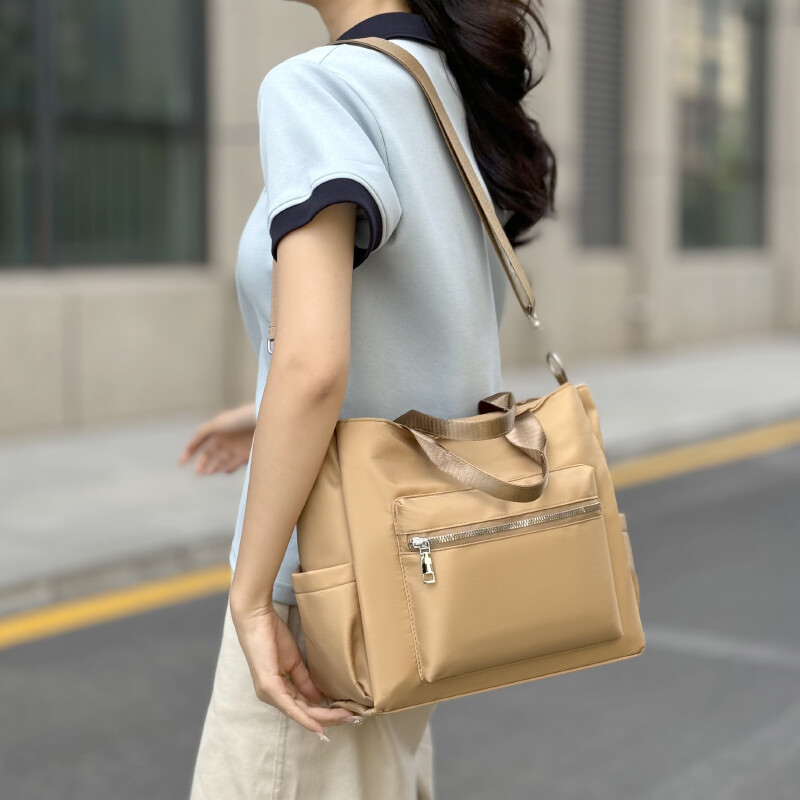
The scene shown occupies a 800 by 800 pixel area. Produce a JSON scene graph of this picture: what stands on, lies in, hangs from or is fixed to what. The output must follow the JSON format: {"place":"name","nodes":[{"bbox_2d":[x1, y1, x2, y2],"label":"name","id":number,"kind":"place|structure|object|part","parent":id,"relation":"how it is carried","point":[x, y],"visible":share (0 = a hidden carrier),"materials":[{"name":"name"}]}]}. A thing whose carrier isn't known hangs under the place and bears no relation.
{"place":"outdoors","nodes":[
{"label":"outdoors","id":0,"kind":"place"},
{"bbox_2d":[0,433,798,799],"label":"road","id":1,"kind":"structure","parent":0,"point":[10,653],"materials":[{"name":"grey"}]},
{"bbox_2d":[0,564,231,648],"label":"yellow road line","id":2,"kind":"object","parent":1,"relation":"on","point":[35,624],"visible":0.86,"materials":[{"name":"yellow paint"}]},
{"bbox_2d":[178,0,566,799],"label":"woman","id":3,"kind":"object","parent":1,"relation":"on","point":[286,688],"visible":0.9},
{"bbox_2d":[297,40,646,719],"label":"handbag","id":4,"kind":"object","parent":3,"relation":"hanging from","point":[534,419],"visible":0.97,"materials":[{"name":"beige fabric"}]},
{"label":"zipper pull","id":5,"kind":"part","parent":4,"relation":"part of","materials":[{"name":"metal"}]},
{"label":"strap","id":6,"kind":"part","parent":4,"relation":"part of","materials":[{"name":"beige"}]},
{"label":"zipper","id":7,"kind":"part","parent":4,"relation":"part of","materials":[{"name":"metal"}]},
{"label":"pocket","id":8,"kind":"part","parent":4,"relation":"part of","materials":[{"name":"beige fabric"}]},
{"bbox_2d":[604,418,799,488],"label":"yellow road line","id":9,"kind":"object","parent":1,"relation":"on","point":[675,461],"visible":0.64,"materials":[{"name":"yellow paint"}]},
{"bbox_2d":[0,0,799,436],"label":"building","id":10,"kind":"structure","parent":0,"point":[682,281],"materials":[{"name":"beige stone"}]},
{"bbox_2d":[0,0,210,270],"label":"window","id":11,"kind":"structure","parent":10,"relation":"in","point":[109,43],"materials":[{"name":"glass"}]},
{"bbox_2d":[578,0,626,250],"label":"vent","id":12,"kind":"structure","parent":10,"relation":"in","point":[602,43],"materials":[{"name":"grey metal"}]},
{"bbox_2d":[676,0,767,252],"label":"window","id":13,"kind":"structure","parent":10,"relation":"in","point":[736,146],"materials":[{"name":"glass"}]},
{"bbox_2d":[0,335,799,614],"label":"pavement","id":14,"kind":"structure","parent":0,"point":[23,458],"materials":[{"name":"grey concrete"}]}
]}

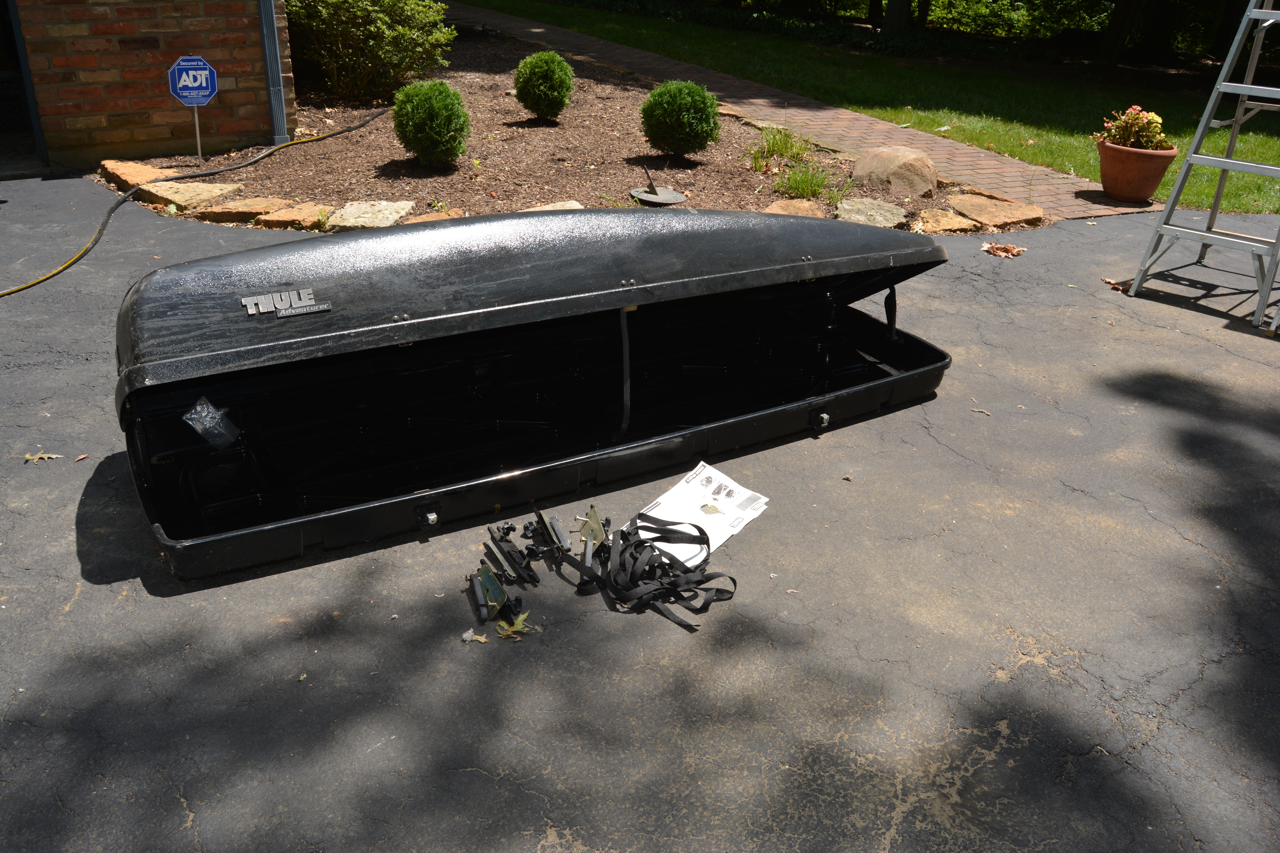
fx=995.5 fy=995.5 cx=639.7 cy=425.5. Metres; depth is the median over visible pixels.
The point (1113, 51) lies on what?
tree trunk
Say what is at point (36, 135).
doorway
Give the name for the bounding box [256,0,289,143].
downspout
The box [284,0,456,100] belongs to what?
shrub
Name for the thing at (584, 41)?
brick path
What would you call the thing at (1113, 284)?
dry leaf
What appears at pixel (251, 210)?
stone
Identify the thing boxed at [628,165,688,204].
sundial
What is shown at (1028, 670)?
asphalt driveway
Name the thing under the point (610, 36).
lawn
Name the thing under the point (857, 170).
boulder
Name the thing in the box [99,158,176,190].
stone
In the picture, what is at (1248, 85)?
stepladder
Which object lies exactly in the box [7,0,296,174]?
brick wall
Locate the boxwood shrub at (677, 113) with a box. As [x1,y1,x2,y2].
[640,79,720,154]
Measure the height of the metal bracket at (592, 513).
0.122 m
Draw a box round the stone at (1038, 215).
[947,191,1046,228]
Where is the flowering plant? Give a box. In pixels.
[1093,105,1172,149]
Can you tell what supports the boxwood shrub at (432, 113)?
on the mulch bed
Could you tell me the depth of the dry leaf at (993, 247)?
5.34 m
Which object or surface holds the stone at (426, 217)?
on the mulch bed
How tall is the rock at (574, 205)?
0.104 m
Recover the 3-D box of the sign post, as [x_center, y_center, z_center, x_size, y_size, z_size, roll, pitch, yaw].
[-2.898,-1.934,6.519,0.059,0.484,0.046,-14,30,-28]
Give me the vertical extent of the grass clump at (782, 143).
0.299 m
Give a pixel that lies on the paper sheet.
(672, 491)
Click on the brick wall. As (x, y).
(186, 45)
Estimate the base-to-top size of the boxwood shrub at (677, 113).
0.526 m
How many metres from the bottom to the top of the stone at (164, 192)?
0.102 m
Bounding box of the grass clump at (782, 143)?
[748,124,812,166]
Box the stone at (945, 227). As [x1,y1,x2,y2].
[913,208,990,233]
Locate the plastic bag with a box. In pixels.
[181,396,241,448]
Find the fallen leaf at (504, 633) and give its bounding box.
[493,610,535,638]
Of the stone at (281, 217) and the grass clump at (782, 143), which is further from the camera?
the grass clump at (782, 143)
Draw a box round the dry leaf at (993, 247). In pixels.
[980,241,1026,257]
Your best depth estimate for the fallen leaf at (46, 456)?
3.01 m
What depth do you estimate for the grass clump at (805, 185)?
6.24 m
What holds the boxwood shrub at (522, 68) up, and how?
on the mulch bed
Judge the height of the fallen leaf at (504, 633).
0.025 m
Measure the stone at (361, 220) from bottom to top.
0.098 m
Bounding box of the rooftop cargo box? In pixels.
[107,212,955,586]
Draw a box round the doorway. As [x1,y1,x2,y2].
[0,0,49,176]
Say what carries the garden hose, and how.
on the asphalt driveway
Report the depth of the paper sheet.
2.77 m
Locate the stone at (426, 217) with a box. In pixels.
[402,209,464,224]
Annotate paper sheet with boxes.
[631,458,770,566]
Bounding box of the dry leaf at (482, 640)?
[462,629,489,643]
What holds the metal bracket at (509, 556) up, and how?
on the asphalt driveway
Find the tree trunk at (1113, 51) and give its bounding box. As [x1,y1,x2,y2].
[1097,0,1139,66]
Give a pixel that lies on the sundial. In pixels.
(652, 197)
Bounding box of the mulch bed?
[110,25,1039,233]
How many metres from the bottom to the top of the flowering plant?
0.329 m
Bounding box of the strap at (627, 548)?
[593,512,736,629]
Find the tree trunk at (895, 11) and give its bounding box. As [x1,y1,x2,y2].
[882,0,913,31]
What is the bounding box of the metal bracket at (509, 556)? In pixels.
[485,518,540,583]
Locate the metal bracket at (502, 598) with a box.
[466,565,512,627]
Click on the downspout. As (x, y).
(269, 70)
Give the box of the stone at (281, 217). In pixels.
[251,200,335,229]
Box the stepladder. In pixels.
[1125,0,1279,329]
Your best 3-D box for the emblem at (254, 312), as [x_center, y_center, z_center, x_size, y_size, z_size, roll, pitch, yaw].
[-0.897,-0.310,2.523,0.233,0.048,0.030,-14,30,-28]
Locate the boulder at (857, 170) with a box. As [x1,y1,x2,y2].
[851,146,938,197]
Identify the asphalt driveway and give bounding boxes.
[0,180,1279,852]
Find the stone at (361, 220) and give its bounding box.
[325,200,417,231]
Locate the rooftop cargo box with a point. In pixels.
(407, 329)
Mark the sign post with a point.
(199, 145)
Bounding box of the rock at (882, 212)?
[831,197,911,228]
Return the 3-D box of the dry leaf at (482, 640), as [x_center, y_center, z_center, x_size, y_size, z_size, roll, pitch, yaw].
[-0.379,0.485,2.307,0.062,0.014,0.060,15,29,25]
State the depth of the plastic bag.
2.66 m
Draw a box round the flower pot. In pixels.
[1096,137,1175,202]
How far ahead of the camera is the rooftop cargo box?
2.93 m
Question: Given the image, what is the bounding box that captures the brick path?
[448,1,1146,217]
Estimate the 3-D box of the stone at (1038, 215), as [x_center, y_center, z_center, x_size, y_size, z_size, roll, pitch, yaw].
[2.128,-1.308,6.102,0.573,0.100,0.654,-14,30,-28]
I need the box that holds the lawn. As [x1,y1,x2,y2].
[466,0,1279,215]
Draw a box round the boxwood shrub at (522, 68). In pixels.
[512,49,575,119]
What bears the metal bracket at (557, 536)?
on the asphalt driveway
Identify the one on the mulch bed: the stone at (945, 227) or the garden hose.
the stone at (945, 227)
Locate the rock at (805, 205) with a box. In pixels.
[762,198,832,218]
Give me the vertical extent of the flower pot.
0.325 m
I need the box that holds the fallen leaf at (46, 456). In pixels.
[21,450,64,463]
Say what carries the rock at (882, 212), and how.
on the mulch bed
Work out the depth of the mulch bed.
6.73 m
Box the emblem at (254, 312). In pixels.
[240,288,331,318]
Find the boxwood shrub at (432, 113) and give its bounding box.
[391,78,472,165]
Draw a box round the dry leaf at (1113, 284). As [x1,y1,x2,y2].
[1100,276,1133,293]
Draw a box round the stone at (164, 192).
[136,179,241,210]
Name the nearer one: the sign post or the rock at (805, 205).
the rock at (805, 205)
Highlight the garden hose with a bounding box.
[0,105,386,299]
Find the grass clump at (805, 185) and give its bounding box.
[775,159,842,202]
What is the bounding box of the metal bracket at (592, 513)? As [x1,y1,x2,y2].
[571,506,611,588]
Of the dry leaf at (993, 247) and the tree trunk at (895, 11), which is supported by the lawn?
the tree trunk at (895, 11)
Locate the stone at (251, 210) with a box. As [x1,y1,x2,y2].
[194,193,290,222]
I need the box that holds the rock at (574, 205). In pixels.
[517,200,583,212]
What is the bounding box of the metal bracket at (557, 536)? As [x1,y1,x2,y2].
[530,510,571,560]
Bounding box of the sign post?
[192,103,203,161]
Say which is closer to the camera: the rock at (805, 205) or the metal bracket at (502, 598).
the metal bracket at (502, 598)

______________________________

- **EXERCISE**
Nothing but the lines from the one with "Locate the rock" to the last line of the data should appear in the answer, each exactly as it stands.

- **TASK OUTPUT**
Locate the rock at (805, 205) with a box. In pixels.
[762,198,832,218]
Give me the vertical extent of the flower pot.
0.325 m
I need the box that holds the fallen leaf at (46, 456). In pixels.
[21,450,64,463]
Say what carries the rock at (882, 212), and how.
on the mulch bed
Work out the depth of the mulch bed.
6.73 m
Box the emblem at (254, 312). In pixels.
[240,288,331,318]
Find the boxwood shrub at (432, 113) and give its bounding box.
[391,78,472,165]
Draw a box round the dry leaf at (1113, 284). As [x1,y1,x2,y2].
[1100,276,1133,293]
Draw a box round the stone at (164, 192).
[136,179,241,210]
Name the nearer one: the sign post or the rock at (805, 205).
the rock at (805, 205)
Highlight the garden hose with a bounding box.
[0,105,386,299]
Find the grass clump at (805, 185) and give its bounding box.
[775,159,842,202]
What is the bounding box of the metal bracket at (592, 513)? As [x1,y1,x2,y2].
[571,506,611,588]
Of the dry leaf at (993, 247) and the tree trunk at (895, 11), which is supported by the lawn?
the tree trunk at (895, 11)
Locate the stone at (251, 210) with a box. As [x1,y1,x2,y2].
[194,193,290,222]
I need the box that holds the rock at (574, 205). In pixels.
[517,200,583,212]
What is the bounding box of the metal bracket at (557, 536)? As [x1,y1,x2,y2].
[530,510,571,560]
Bounding box of the sign post?
[192,103,203,161]
Say which is closer to the camera: the rock at (805, 205) or the metal bracket at (502, 598).
the metal bracket at (502, 598)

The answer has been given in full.